Films based on video games have always been a struggling genre. It never caught on to mainstream moviegoers and received poor reception from fans of the game it was adapted from. Unlike the films based on the current popular superhero genre, earlier video game-based films were criticized for lack of accuracy to the source material and dated special effects. However, in the last decade, films such as Rampage, Detective Pikachu, and Sonic, the genre has somewhat improved in terms of the films now having bigger budgets, better graphics for the special effects, and being closer to the source material for fans to enjoy. Now it can only get better with the genre’s newest film based on one of the popular video games from the 90s, Mortal Kombat.

Mortal Kombat begins in Osaka, Japan with the opening scene showing Hanzo Hasashi, also known as Scorpion (Hiroyuki Sanada), gardening with his wife and son. Hanzo’s wife and oldest son go inside their home to check on their infant daughter who is crying, while Hanzo goes to get fresh water. As his wife and son are consoling the baby girl, the two hear a scream from a distance and without hesitation she hides her baby so she won’t be heard or seen. Suddenly, Hanzo’s mortal enemy, Bihan, also known as Sub-Zero (Joe Taslim) appears. Meanwhile, Hanzo hears a loud terrified scream coming from his wife and immediately runs to her. As the devastated Hanzo grieves over his wife and son who were both tragically frozen to death, he sees his rival ninja clan, the Lin Kuei, about to attack him. Hanzo brutally kills all of the Lin Kuei ninjas until Bihan is the last one standing. Hanzo walks up to his foe fueled with hate and anger ready to take his revenge but unfortunately for him he is slain by Bihan. Suddenly, a powerful lightning strike hits the ground and the God of Thunder, Lord Raiden (Tadanobu Asano), appears only to find Hanzo’s infant daughter, who is the last survivor of the massacre. He takes the child and disappears into a flash of lightning.
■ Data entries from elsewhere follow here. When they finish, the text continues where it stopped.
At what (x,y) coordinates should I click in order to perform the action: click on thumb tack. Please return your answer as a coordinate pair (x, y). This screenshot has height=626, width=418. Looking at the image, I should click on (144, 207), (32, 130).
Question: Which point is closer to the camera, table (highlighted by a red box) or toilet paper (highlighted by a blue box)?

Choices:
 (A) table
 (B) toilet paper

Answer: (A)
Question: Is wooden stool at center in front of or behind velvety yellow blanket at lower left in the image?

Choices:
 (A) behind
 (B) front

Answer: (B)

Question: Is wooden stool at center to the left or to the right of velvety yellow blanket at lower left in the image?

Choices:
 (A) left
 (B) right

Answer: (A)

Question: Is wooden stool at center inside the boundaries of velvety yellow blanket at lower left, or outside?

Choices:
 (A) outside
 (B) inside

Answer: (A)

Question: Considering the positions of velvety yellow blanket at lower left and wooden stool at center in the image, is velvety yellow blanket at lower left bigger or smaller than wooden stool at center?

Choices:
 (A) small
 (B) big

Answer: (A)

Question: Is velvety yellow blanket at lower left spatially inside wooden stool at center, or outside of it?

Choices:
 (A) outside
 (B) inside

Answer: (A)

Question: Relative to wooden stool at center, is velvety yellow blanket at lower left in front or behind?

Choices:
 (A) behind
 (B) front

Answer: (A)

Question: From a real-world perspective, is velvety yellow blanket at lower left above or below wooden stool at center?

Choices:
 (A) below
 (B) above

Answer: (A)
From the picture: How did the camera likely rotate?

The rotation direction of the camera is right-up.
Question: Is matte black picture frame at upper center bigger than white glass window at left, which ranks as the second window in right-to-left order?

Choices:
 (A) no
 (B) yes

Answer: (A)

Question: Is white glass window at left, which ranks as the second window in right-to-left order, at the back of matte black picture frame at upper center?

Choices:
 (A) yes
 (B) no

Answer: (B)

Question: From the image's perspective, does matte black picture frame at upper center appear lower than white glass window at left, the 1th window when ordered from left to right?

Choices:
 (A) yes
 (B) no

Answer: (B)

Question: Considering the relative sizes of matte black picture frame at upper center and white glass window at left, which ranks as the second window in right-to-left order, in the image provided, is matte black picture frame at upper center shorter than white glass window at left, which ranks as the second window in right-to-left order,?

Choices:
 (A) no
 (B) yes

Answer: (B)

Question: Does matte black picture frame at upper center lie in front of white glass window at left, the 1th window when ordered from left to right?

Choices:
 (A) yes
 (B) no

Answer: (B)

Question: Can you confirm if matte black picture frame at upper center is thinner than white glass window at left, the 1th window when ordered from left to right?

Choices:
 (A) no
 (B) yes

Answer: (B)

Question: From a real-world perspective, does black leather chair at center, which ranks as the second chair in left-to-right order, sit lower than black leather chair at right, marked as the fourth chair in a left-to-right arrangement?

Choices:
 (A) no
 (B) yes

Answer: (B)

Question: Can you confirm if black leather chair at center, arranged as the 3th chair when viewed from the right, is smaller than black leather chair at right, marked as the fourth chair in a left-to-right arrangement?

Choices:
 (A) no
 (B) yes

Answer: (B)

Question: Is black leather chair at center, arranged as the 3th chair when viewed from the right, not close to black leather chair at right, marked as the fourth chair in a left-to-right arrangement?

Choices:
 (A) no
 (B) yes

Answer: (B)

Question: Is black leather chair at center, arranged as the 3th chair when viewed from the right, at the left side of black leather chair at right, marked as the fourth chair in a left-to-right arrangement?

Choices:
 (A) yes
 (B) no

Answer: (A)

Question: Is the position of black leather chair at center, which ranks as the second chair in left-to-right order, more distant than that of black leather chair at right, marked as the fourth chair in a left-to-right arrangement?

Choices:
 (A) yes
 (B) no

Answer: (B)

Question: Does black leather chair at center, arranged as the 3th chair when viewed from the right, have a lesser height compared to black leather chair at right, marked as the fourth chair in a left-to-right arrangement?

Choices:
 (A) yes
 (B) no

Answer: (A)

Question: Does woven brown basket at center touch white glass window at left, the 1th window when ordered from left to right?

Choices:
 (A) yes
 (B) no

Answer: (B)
Centuries later, martial arts fighter Cole Young (Lewis Tan) is seen fighting in a cage match, and unfortunately loses, but is comforted by his daughter. As Cole and his daughter are about to leave, Jax Briggs (Mehcad Brooks) who watched him during his match, strikes up a conversation with Cole about his strange birthmark. Cole and his daughter are next seen at a shop where it strangely begins to snow in July. Cole realizes that the ninja controlling the weather is Sub-Zero who then begins to make it hail. Jax immediately gets Cole and his daughter into his car explaining that he is being hunted by the fighters of Outworld because he was chosen as one of the fighters to participate in the annual Mortal Kombat to defend the Earth.

Mortal Kombat is an overall good adaption of a popular video game saga. It has promising potential, but doesn’t fully develop its huge roster of characters. It’s just as violent as its gaming counterpart and delivers on the gory fatalities for long time Mortal Kombat fans. While first entry is different from canon lore, it does tease a better potential sequel that could turn into a franchise over time.